Having agreed to jointly develop an Auckland property eventually sold for $1.485 million, Pareshkumar Patel and Prakashkumar Patel were required to share profits equally. Prakash put up most of the money; Paresh managed the project.
In May 2014, the two agreed to redevelop a property available for sale on Ashgrove Road, Mangere. Prakash was a courier driver; Paresh a real estate agent. They are not related, but had been acquaintances for many years. The High Court was told their plans were to relocate a house on the 1.3 hectare property, then divide the property into three titles putting houses on the two new sites. In what was later to be a point of contention, Paresh shifted a house off one of his other properties onto the Ashgrove site; a free gift said Prakash, a financial contribution said Paresh. Justice Gwyn was to later count this relocated house as a $55,000 financial contribution by Paresh.
The High Court was told Prakash put $776,530 cash into the project. Paresh’s financial contribution was assessed at $252,100. When all three properties were sold, Prakash refused to repay Paresh his financial contributions or to hand over any share of the profit. Prakash claimed their deal was limited to the two new sections carved out of the original site. Paresh sued.

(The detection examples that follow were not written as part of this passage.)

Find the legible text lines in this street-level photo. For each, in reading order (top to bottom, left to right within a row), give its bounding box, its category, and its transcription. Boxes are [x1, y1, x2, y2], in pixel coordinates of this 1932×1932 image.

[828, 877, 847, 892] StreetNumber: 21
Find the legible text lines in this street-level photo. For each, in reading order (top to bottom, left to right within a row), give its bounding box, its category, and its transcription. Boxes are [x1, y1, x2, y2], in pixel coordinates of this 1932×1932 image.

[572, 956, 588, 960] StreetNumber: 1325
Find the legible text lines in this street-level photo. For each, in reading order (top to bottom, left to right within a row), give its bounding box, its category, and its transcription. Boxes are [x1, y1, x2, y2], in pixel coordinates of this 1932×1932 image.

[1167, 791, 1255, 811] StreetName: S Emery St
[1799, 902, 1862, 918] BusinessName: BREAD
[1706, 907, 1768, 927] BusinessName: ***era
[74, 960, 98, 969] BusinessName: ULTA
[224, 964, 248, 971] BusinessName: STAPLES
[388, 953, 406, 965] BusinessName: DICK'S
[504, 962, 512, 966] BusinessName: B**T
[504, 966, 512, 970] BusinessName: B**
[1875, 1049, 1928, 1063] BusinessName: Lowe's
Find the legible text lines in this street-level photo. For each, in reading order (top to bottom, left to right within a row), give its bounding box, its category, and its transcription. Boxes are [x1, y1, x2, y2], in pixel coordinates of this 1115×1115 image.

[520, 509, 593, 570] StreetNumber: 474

Justice Gwyn ruled their business venture was governed by the Partnership Act. They were carrying on a business in common with a view to profit. There are no formal requirements to establish a partnership. An informal oral arrangement can amount to a partnership. The default rule in the Partnership Act is that profits are shared equally. The two had agreed financial contributions with interest calculated at six per cent would be repaid before division of profits, Justice Gwyn said. After return of financial contributions plus interest, profits from development of all three lots are to be shared equally, she said.